- Opening Delimiter -

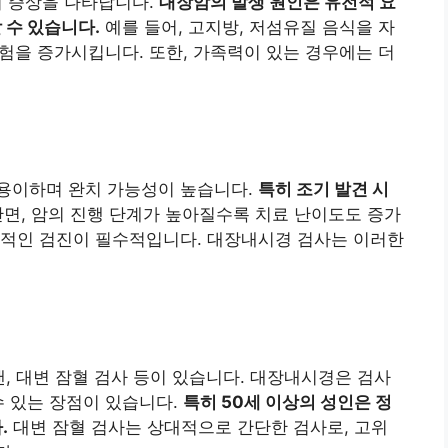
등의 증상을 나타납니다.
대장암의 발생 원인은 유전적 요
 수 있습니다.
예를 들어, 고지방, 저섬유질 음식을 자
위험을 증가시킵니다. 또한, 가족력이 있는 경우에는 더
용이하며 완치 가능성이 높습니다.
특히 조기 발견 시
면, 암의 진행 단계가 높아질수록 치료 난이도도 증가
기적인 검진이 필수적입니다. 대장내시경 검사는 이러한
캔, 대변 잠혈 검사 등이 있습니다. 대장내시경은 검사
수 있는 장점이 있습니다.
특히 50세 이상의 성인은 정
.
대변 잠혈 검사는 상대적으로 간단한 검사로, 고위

- Closing Delimiter -
- Opening Delimiter -

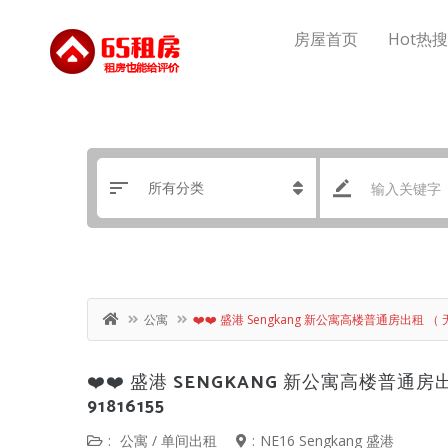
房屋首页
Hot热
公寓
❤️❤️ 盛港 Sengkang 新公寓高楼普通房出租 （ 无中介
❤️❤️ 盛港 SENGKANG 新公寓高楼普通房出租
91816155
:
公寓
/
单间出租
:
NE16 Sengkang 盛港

- Closing Delimiter -
- Opening Delimiter -

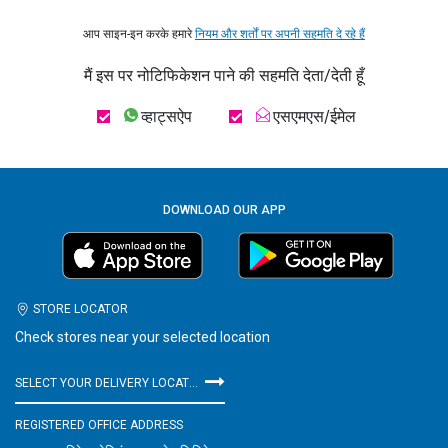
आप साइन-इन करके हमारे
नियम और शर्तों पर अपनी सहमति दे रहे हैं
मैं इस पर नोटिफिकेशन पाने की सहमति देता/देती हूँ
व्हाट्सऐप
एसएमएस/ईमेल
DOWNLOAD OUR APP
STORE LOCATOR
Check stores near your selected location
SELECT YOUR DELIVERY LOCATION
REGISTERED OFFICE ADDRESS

- Closing Delimiter -

### To-do item
Please give the lines starting with the one that contains "등의 증상을 나타납니다." and going on through the one that contains "대변 잠혈 검사는 상대적으로 간단한 검사로, 고위" as a numbered list, leaving out any blank lines.

### Answer section
1. 등의 증상을 나타납니다.
2. 대장암의 발생 원인은 유전적 요
3.  수 있습니다.
4. 예를 들어, 고지방, 저섬유질 음식을 자
5. 위험을 증가시킵니다. 또한, 가족력이 있는 경우에는 더
6. 용이하며 완치 가능성이 높습니다.
7. 특히 조기 발견 시
8. 면, 암의 진행 단계가 높아질수록 치료 난이도도 증가
9. 기적인 검진이 필수적입니다. 대장내시경 검사는 이러한
10. 캔, 대변 잠혈 검사 등이 있습니다. 대장내시경은 검사
11. 수 있는 장점이 있습니다.
12. 특히 50세 이상의 성인은 정
13. .
14. 대변 잠혈 검사는 상대적으로 간단한 검사로, 고위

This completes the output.